Not only is that not a goal of mine, the documentation
says that *that specifically* is something you can't assume.
Section "DESIGN GOALS AND CONSTRAINTS":
«
For example, if you assume an all-alphabetic (Unicode) string passed
to unidecode(...) will return an all-alphabetic string, you're wrong--
some alphabetic Unicode characters are transliterated as strings
containing punctuation (e.g., the Armenian letter "Թ" (U+0539),
currently transliterates as "T`" (capital-T then a backtick).
»
As to "@" for schwa, that's a convention that me and other
linguists have used when we've needed to do pseudo-IPA in 7-bit.
I didn't make it up from nothing-- and I think I'll leave it the
way it is, because...
Show quoted text> Other thing that bothers me is the transliteration to numerical
...we see things differently. You, I, and other users would choose
different approaches to transliteration for particular blocks.
In *many* cases, I went for graphic similarity, hence Ǝ → 3.
It sounds like we have different philosophies for U+01xx and U+02xx.
See the documentation "WHEN YOU DON'T LIKE WHAT UNIDECODE DOES".
As HL Mencken one said: You may be right.
Anything worth doing right, is worth you doing right the way you like it.
And then pass off to Unidecode to do cleanup if it has any Malayalam, or
Greek, or Tibetan, or fullwidth characters, etc.

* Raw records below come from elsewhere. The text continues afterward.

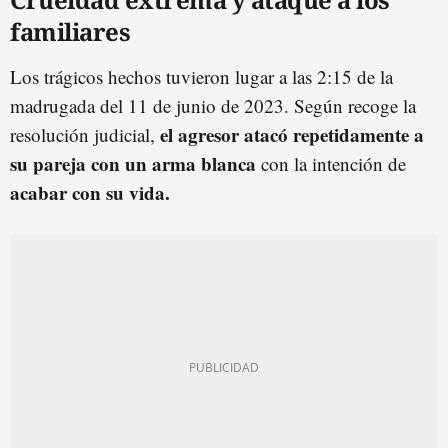
familiares
Los trágicos hechos tuvieron lugar a las 2:15 de la
madrugada del 11 de junio de 2023. Según recoge la
el agresor atacó repetidamente a
resolución judicial,
su pareja con un arma blanca
con la intención de
acabar con su vida.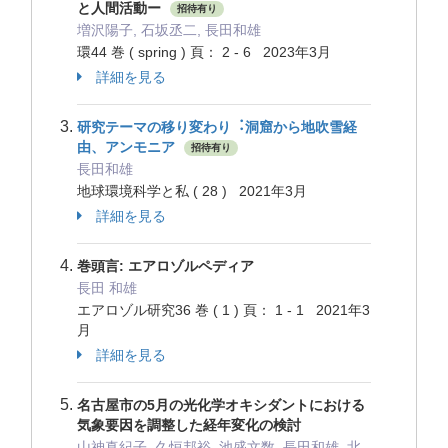
と人間活動ー
招待有り
増沢陽子, 石坂丞二, 長田和雄
環44 巻 ( spring ) 頁： 2 - 6 2023年3月
詳細を見る
研究テーマの移り変わり︓洞窟から地吹雪経
由、アンモニア
招待有り
長田和雄
地球環境科学と私 ( 28 ) 2021年3月
詳細を見る
巻頭言: エアロゾルペディア
長田 和雄
エアロゾル研究36 巻 ( 1 ) 頁： 1 - 1 2021年3
月
詳細を見る
名古屋市の5月の光化学オキシダントにおける
気象要因を調整した経年変化の検討
山神真紀子, 久恒邦裕, 池盛文数, 長田和雄, 北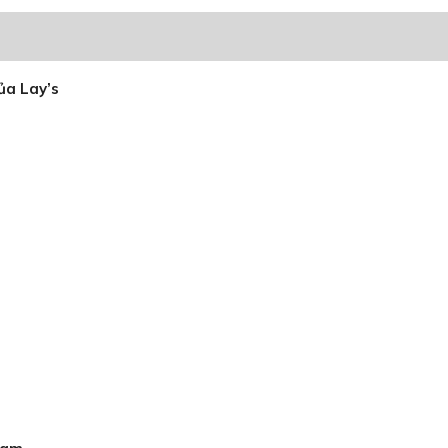
ủa Lay’s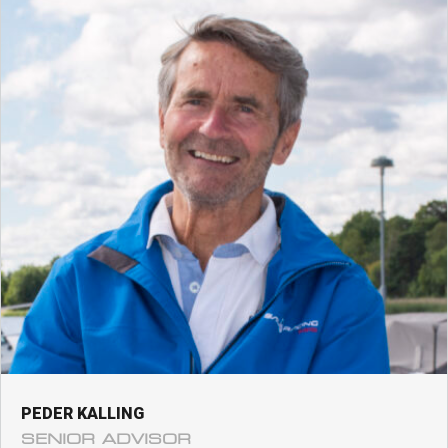
PEDER KALLING
SENIOR ADVISOR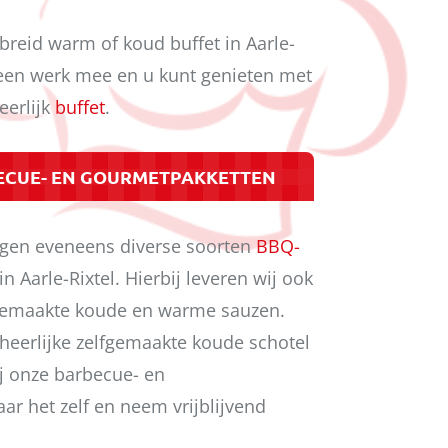
breid warm of koud buffet in Aarle-
 geen werk mee en u kunt genieten met
eerlijk
buffet
.
ECUE- EN GOURMETPAKKETTEN
gen eveneens diverse soorten
BBQ-
n Aarle-Rixtel. Hierbij leveren wij ook
fgemaakte koude en warme sauzen.
eerlijke zelfgemaakte koude schotel
j onze barbecue- en
ar het zelf en neem vrijblijvend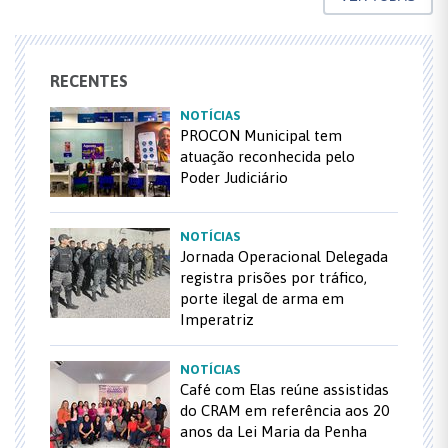
RECENTES
NOTÍCIAS
PROCON Municipal tem
atuação reconhecida pelo
Poder Judiciário
NOTÍCIAS
Jornada Operacional Delegada
registra prisões por tráfico,
porte ilegal de arma em
Imperatriz
NOTÍCIAS
Café com Elas reúne assistidas
do CRAM em referência aos 20
anos da Lei Maria da Penha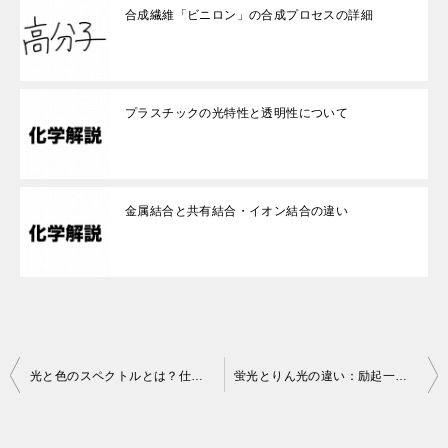
合成繊維「ビニロン」の合成プロセスの詳細
プラスチックの光特性と透明性について
金属結合と共有結合・イオン結合の違い
投
光と色のスペクトルとは？仕組みを徹底解説
蛍光とりん光の違い：励起一重項・励起三重項からの発光メカニズム
稿
ナ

Unicode is big enough that everyone will find some part of Unidecode
that seems totally wrongheaded. (Many of them are Chinese and they are
very angry... and wonderfully contradictory. I wish I could introduce
them all to eachother.)
Show quoted text> P.S. Are the tables in anyway managed? Can I get insight of how they are
> made and maintained?
I made them, and I manage them locally. For insight, read all
the new documentation, and also the Perl Journal article about it:
http://interglacial.com/tpj/22/